(DATA SECTION begins)

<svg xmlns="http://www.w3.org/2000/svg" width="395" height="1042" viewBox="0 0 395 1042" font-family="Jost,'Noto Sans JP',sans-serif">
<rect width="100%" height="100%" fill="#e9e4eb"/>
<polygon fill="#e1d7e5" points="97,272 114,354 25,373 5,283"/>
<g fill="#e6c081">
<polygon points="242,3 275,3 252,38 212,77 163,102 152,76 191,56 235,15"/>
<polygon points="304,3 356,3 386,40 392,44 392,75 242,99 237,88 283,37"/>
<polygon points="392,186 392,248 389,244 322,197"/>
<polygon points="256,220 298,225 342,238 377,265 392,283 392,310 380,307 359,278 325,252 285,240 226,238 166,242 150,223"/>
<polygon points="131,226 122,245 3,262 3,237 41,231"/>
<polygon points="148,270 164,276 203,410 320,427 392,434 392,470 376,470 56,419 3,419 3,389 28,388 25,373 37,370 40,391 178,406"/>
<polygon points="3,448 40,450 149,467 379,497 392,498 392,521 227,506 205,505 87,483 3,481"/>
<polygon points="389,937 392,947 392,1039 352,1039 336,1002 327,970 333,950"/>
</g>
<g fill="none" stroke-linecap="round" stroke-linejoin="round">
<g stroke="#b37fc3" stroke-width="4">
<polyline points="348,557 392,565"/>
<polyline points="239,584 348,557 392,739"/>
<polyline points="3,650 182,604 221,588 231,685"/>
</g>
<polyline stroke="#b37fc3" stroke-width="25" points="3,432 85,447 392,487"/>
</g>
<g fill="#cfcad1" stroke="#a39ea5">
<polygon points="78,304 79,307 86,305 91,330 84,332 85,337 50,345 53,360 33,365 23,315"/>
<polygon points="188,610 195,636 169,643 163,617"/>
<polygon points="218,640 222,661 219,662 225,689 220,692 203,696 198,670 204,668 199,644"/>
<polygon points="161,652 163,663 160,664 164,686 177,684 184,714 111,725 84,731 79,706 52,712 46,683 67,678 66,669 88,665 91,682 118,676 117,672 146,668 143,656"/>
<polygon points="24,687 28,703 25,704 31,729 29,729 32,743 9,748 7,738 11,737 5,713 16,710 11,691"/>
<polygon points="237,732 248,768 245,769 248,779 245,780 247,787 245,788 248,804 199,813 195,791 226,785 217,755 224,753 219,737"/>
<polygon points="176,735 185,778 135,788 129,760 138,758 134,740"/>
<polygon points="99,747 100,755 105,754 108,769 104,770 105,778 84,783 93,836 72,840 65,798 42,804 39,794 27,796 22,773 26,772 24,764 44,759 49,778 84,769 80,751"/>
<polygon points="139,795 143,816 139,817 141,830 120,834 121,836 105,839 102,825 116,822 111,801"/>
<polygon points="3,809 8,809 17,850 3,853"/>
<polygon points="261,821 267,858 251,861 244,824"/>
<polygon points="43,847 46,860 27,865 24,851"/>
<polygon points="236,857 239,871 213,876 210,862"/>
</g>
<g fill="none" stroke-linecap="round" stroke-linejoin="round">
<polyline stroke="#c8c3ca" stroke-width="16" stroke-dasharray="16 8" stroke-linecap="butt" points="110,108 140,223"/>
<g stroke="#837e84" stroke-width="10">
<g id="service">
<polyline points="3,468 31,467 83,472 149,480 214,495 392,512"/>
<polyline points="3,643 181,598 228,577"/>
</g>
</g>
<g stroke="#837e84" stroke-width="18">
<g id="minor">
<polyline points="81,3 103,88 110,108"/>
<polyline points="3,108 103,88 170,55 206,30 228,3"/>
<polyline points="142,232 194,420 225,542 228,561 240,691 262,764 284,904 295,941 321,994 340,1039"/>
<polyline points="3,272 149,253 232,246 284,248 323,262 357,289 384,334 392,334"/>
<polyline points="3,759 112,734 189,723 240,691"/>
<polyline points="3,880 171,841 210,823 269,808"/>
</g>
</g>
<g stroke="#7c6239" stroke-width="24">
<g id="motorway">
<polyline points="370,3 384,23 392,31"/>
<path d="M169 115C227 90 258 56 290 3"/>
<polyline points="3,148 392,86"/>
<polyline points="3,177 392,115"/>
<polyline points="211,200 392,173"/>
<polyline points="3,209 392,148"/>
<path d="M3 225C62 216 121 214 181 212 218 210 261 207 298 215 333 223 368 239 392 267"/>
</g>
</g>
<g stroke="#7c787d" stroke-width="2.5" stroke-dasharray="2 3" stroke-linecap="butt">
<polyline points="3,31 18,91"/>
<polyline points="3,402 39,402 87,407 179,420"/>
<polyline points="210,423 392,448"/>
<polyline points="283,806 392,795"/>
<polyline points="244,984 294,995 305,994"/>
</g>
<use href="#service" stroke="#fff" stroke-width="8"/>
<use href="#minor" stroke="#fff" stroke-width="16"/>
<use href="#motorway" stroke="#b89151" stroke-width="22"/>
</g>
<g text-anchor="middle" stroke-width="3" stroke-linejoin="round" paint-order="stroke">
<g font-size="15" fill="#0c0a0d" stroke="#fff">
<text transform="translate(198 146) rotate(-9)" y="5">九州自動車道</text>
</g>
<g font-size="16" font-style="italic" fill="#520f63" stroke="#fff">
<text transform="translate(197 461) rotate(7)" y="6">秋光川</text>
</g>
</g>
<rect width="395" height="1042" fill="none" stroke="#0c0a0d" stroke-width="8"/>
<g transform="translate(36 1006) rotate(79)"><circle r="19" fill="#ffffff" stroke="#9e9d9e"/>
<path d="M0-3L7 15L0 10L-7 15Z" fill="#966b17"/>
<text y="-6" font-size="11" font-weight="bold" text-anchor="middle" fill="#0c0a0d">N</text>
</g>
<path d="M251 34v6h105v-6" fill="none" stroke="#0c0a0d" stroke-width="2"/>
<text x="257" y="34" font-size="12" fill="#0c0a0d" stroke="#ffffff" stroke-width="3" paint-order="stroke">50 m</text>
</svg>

(DATA SECTION ends)

INSTRUCTIONS TO FOLLOW:
Retype the entire listing exactly.

YOUR RESPONSE:
<svg xmlns="http://www.w3.org/2000/svg" width="395" height="1042" viewBox="0 0 395 1042" font-family="Jost,'Noto Sans JP',sans-serif">
<rect width="100%" height="100%" fill="#e9e4eb"/>
<polygon fill="#e1d7e5" points="97,272 114,354 25,373 5,283"/>
<g fill="#e6c081">
<polygon points="242,3 275,3 252,38 212,77 163,102 152,76 191,56 235,15"/>
<polygon points="304,3 356,3 386,40 392,44 392,75 242,99 237,88 283,37"/>
<polygon points="392,186 392,248 389,244 322,197"/>
<polygon points="256,220 298,225 342,238 377,265 392,283 392,310 380,307 359,278 325,252 285,240 226,238 166,242 150,223"/>
<polygon points="131,226 122,245 3,262 3,237 41,231"/>
<polygon points="148,270 164,276 203,410 320,427 392,434 392,470 376,470 56,419 3,419 3,389 28,388 25,373 37,370 40,391 178,406"/>
<polygon points="3,448 40,450 149,467 379,497 392,498 392,521 227,506 205,505 87,483 3,481"/>
<polygon points="389,937 392,947 392,1039 352,1039 336,1002 327,970 333,950"/>
</g>
<g fill="none" stroke-linecap="round" stroke-linejoin="round">
<g stroke="#b37fc3" stroke-width="4">
<polyline points="348,557 392,565"/>
<polyline points="239,584 348,557 392,739"/>
<polyline points="3,650 182,604 221,588 231,685"/>
</g>
<polyline stroke="#b37fc3" stroke-width="25" points="3,432 85,447 392,487"/>
</g>
<g fill="#cfcad1" stroke="#a39ea5">
<polygon points="78,304 79,307 86,305 91,330 84,332 85,337 50,345 53,360 33,365 23,315"/>
<polygon points="188,610 195,636 169,643 163,617"/>
<polygon points="218,640 222,661 219,662 225,689 220,692 203,696 198,670 204,668 199,644"/>
<polygon points="161,652 163,663 160,664 164,686 177,684 184,714 111,725 84,731 79,706 52,712 46,683 67,678 66,669 88,665 91,682 118,676 117,672 146,668 143,656"/>
<polygon points="24,687 28,703 25,704 31,729 29,729 32,743 9,748 7,738 11,737 5,713 16,710 11,691"/>
<polygon points="237,732 248,768 245,769 248,779 245,780 247,787 245,788 248,804 199,813 195,791 226,785 217,755 224,753 219,737"/>
<polygon points="176,735 185,778 135,788 129,760 138,758 134,740"/>
<polygon points="99,747 100,755 105,754 108,769 104,770 105,778 84,783 93,836 72,840 65,798 42,804 39,794 27,796 22,773 26,772 24,764 44,759 49,778 84,769 80,751"/>
<polygon points="139,795 143,816 139,817 141,830 120,834 121,836 105,839 102,825 116,822 111,801"/>
<polygon points="3,809 8,809 17,850 3,853"/>
<polygon points="261,821 267,858 251,861 244,824"/>
<polygon points="43,847 46,860 27,865 24,851"/>
<polygon points="236,857 239,871 213,876 210,862"/>
</g>
<g fill="none" stroke-linecap="round" stroke-linejoin="round">
<polyline stroke="#c8c3ca" stroke-width="16" stroke-dasharray="16 8" stroke-linecap="butt" points="110,108 140,223"/>
<g stroke="#837e84" stroke-width="10">
<g id="service">
<polyline points="3,468 31,467 83,472 149,480 214,495 392,512"/>
<polyline points="3,643 181,598 228,577"/>
</g>
</g>
<g stroke="#837e84" stroke-width="18">
<g id="minor">
<polyline points="81,3 103,88 110,108"/>
<polyline points="3,108 103,88 170,55 206,30 228,3"/>
<polyline points="142,232 194,420 225,542 228,561 240,691 262,764 284,904 295,941 321,994 340,1039"/>
<polyline points="3,272 149,253 232,246 284,248 323,262 357,289 384,334 392,334"/>
<polyline points="3,759 112,734 189,723 240,691"/>
<polyline points="3,880 171,841 210,823 269,808"/>
</g>
</g>
<g stroke="#7c6239" stroke-width="24">
<g id="motorway">
<polyline points="370,3 384,23 392,31"/>
<path d="M169 115C227 90 258 56 290 3"/>
<polyline points="3,148 392,86"/>
<polyline points="3,177 392,115"/>
<polyline points="211,200 392,173"/>
<polyline points="3,209 392,148"/>
<path d="M3 225C62 216 121 214 181 212 218 210 261 207 298 215 333 223 368 239 392 267"/>
</g>
</g>
<g stroke="#7c787d" stroke-width="2.5" stroke-dasharray="2 3" stroke-linecap="butt">
<polyline points="3,31 18,91"/>
<polyline points="3,402 39,402 87,407 179,420"/>
<polyline points="210,423 392,448"/>
<polyline points="283,806 392,795"/>
<polyline points="244,984 294,995 305,994"/>
</g>
<use href="#service" stroke="#fff" stroke-width="8"/>
<use href="#minor" stroke="#fff" stroke-width="16"/>
<use href="#motorway" stroke="#b89151" stroke-width="22"/>
</g>
<g text-anchor="middle" stroke-width="3" stroke-linejoin="round" paint-order="stroke">
<g font-size="15" fill="#0c0a0d" stroke="#fff">
<text transform="translate(198 146) rotate(-9)" y="5">九州自動車道</text>
</g>
<g font-size="16" font-style="italic" fill="#520f63" stroke="#fff">
<text transform="translate(197 461) rotate(7)" y="6">秋光川</text>
</g>
</g>
<rect width="395" height="1042" fill="none" stroke="#0c0a0d" stroke-width="8"/>
<g transform="translate(36 1006) rotate(79)"><circle r="19" fill="#ffffff" stroke="#9e9d9e"/>
<path d="M0-3L7 15L0 10L-7 15Z" fill="#966b17"/>
<text y="-6" font-size="11" font-weight="bold" text-anchor="middle" fill="#0c0a0d">N</text>
</g>
<path d="M251 34v6h105v-6" fill="none" stroke="#0c0a0d" stroke-width="2"/>
<text x="257" y="34" font-size="12" fill="#0c0a0d" stroke="#ffffff" stroke-width="3" paint-order="stroke">50 m</text>
</svg>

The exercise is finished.